▸ **ASSIGNMENT**: Among the lines of the records, please find those that contain the word "providers" and copy them.
--- SUPPLIED DATA Enclosed Below ---
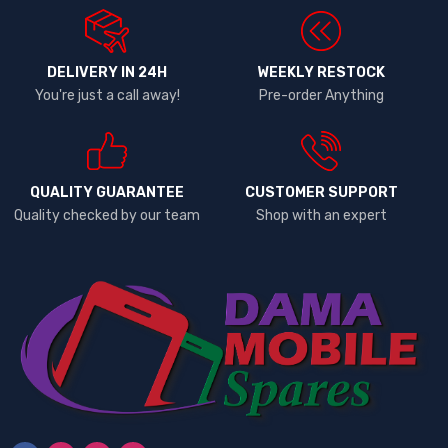
DELIVERY IN 24H
WEEKLY RESTOCK
You're just a call away!
Pre-order Anything
QUALITY GUARANTEE
CUSTOMER SUPPORT
Quality checked by our team
Shop with an expert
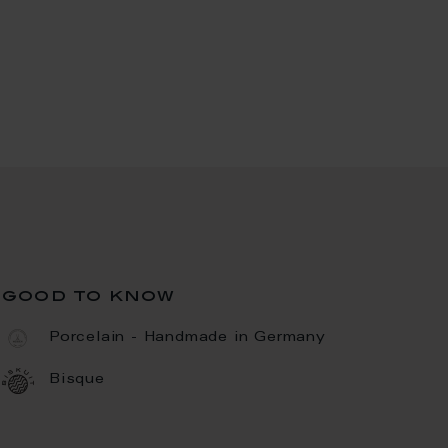
good to know
Porcelain - Handmade in Germany
Bisque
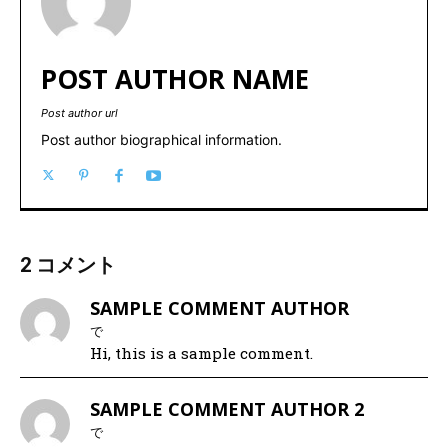
POST AUTHOR NAME
Post author url
Post author biographical information.
2 コメント
SAMPLE COMMENT AUTHOR
で
Hi, this is a sample comment.
SAMPLE COMMENT AUTHOR 2
で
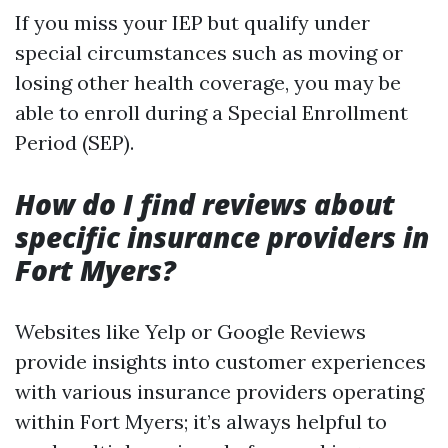
If you miss your IEP but qualify under
special circumstances such as moving or
losing other health coverage, you may be
able to enroll during a Special Enrollment
Period (SEP).
How do I find reviews about
specific insurance providers in
Fort Myers?
Websites like Yelp or Google Reviews
provide insights into customer experiences
with various insurance providers operating
within Fort Myers; it’s always helpful to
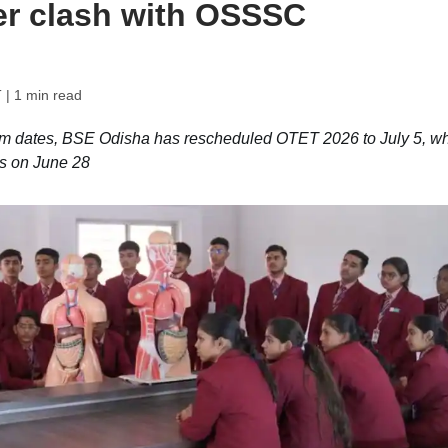
er clash with OSSSC
T
| 1 min read
am dates, BSE Odisha has rescheduled OTET 2026 to July 5, wh
s on June 28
--- End of Enclosed SUPPLIED DATA ---
▸ **THE ANSWER**:
specific insurance providers in
with various insurance providers operating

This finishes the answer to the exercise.